Berisha has watched Postecoglou’s exploits at both Celtic and now Tottenham as the former Isuzu UTE A-League Golden Boot winner has worked through his own UEFA coaching badges, and recognises the player-management techniques that persuaded him to trade Germany for Queensland in his mid-20s.

“It’s very, very interesting – I mentioned many times that I didn’t enjoy football in Europe,” he said. “Ange make me love the game again and that’s his skills of player management.

“So it doesn’t surprise me where he is. I’m really grateful that Ange make this step and just show that we have great coaches in Asia and in Australia.

“Because many (have a) European mentality in football, they don’t know that well Australia and the mentality of football here.

“They are still considering him as a new fresh coach, but he is so long in this game, (he has) so much knowledge, so much experience as a coach.

“He had so, so much success already, but I’m happy that he put us out there and he put Australia (on) the map there and everybody now speaks about us.”

The use of “us” underlines how much Berisha wants to return to Australia and seek a coaching role in the A-Leagues. To that end he was in Yokahama recently to see Muscat.

“I said to myself, if I don’t work or have a job as a coach, I want to travel, I want to see coaches, visit clubs and see what can I learn,” he said.

“The time with Kevin, I’m really grateful it happened because I saw some really great information I can take.

“I think Kevin is an amazing coach and I feel like he got even better the way I know him from Victory.

“I have a feeling, he is probably the next one after Ange, he’s going to go to Europe and have a great coaching career.

“He is very ambitious and he wants to achieve a lot. When I met him the first time at Victory, I could really sense it as a player.

“I was myself very hungry of achieving and creating history with the club and this is what I saw in him. He was so hungry to achieve history, to work hard and he had a plan, he had the desire.

“I loved every moment of it because I felt really good working under him. The way he worked and his desire, his winning mentality was kind of fitting with me in my mentality.”

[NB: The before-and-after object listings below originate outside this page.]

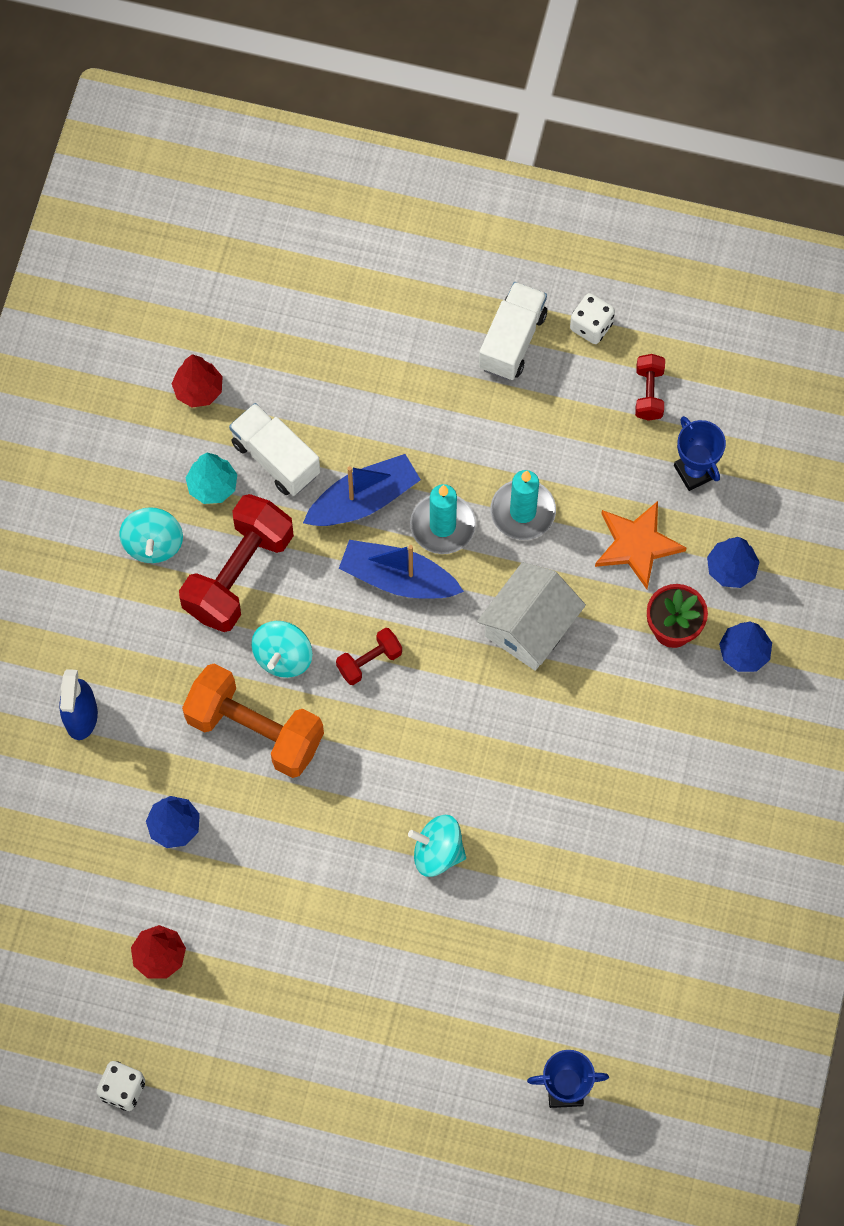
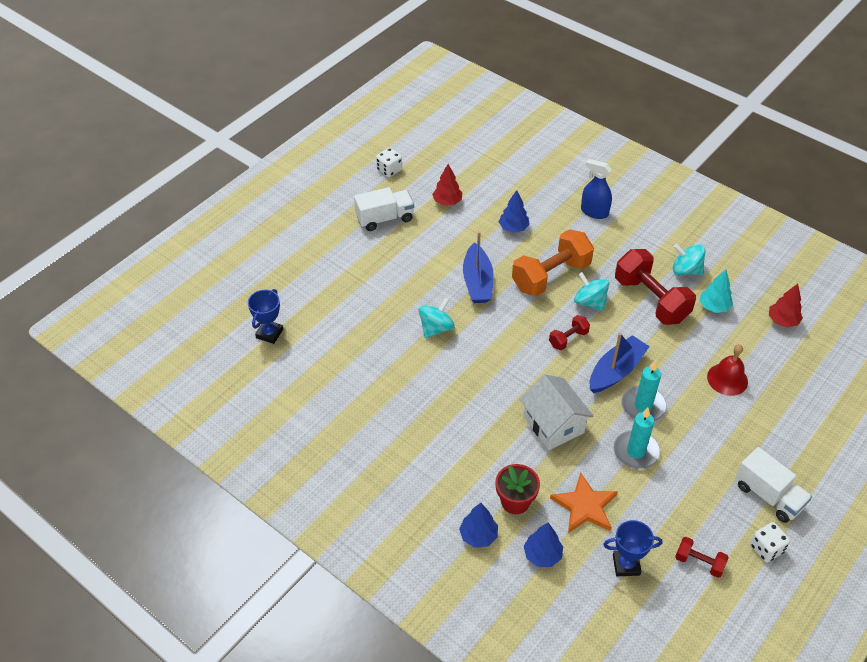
camera: 115 degrees right, 20 degrees down
(276, 458) = (722, 341): white truck -> white truck (385, 218)
(343, 434) = (727, 379): none -> red bell
(363, 500) = (676, 373): blue boat -> blue boat (477, 282)
(369, 661) = (568, 339): red dumbbell -> red dumbbell turned 60 degrees clockwise

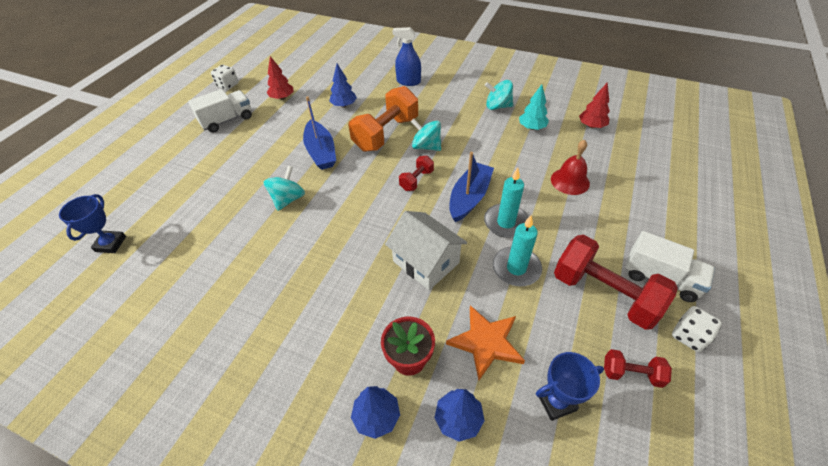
camera: 15 degrees left, 0 degrees up
(651, 300) = (478, 133): red dumbbell -> red dumbbell (604, 294)

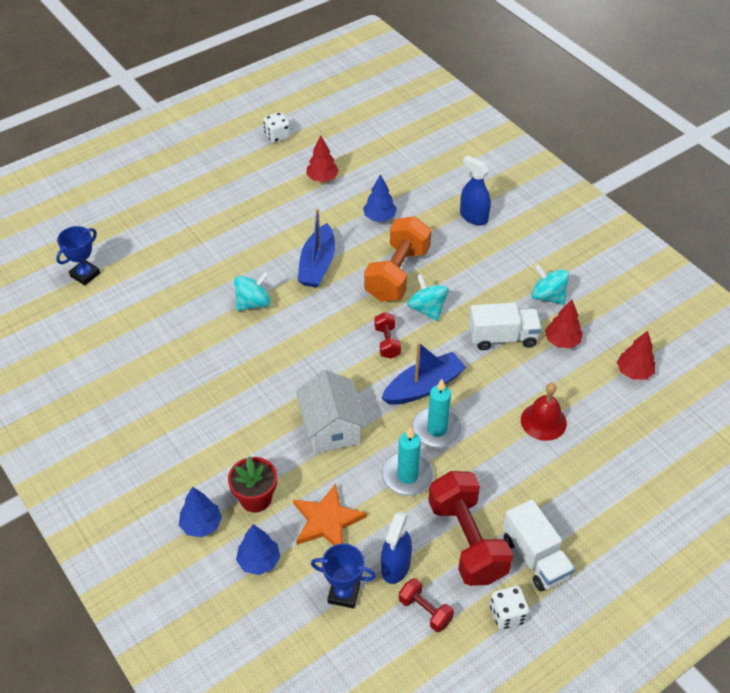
camera: 30 degrees right, 0 degrees up
(227, 120) = (251, 183): white truck -> white truck (502, 337)
(386, 134) = (397, 274): orange dumbbell -> orange dumbbell turned 45 degrees counterclockwise
(416, 180) = (387, 342): red dumbbell -> red dumbbell turned 75 degrees counterclockwise
(532, 128) = (562, 341): turquoise tree -> red tree
(574, 348) = (395, 566): none -> blue spray bottle

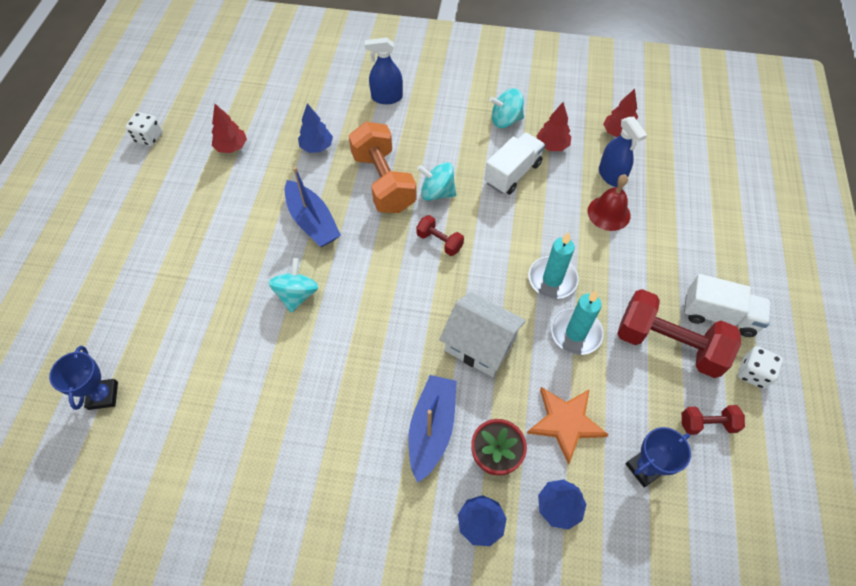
camera: 45 degrees left, 10 degrees up
(395, 566) = (650, 410): blue spray bottle -> blue spray bottle (611, 175)
(424, 387) = (505, 254): blue boat -> blue boat (432, 429)

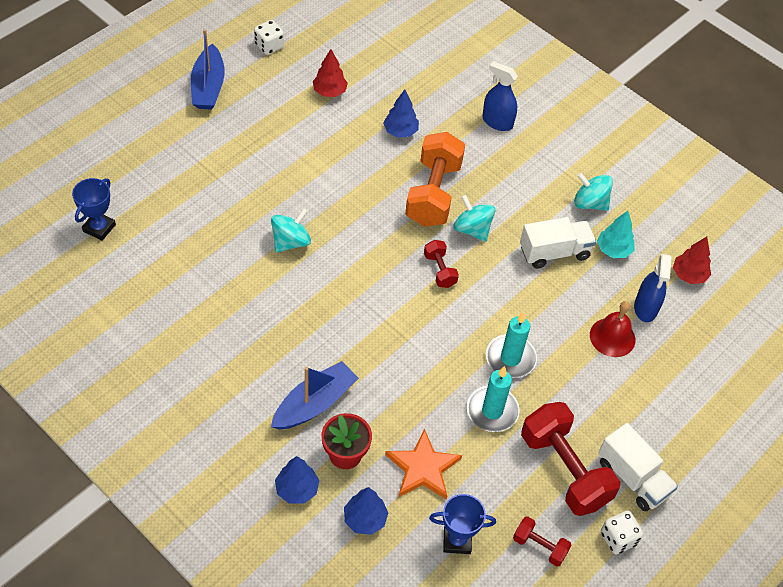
camera: 30 degrees right, 5 degrees down
(312, 221) = (348, 192): blue boat -> blue boat (208, 87)
(480, 344) = (404, 369): white house -> none
(552, 146) = (613, 250): red tree -> turquoise tree

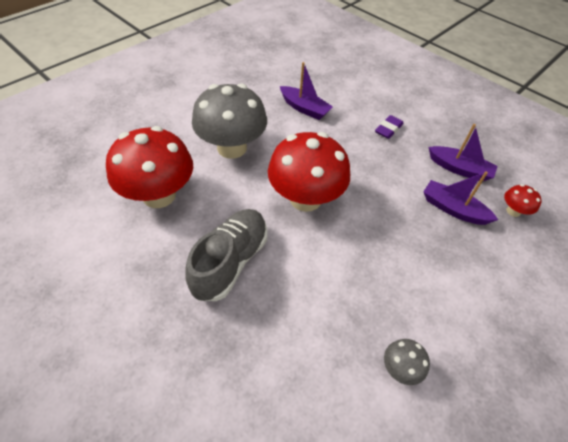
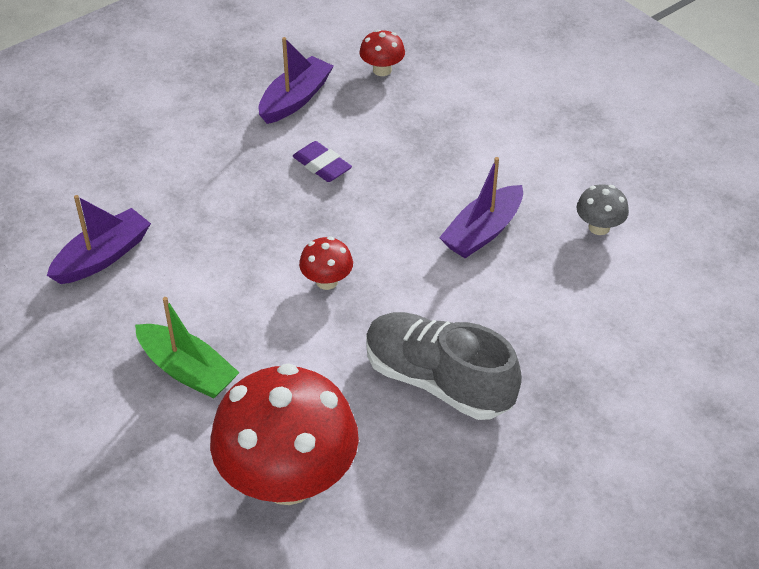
camera: 80 degrees left, 5 degrees down
(232, 148) = (187, 370): grey mushroom -> green boat
(305, 199) = (327, 281): red mushroom -> red mushroom, size x0.43
(388, 129) = (189, 157): purple eraser -> purple eraser (322, 166)
(453, 209) = (370, 125): purple boat -> purple boat (483, 232)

All of which feeds into Berisha’s aim to join the coaching carousel himself and try to emulate the paths of Postecoglou and Muscat.

“Oh look, I am ready. I’m ready,” he said. “I’ve been too long away from the game and I’m ready to do that.

“Obviously it’s about the right opportunity to get and the right project but I’m ready. I worked really hard the last three years to become a good coach and playing 18 years myself as a footballer, having this bit of knowledge helped me a lot and I hope I can one day, come back to Australia and be a good coach.

“As a coach, I want to play a lot with the ball, mostly attacking football. I want to score goals.

“I always wanted to be a coach. Playing 18 years, I had a lot of coaches and so much knowledge (from) meeting coaches and the way they coached teams.

“I always told myself that I have to use this information and try one day to become a good coach.”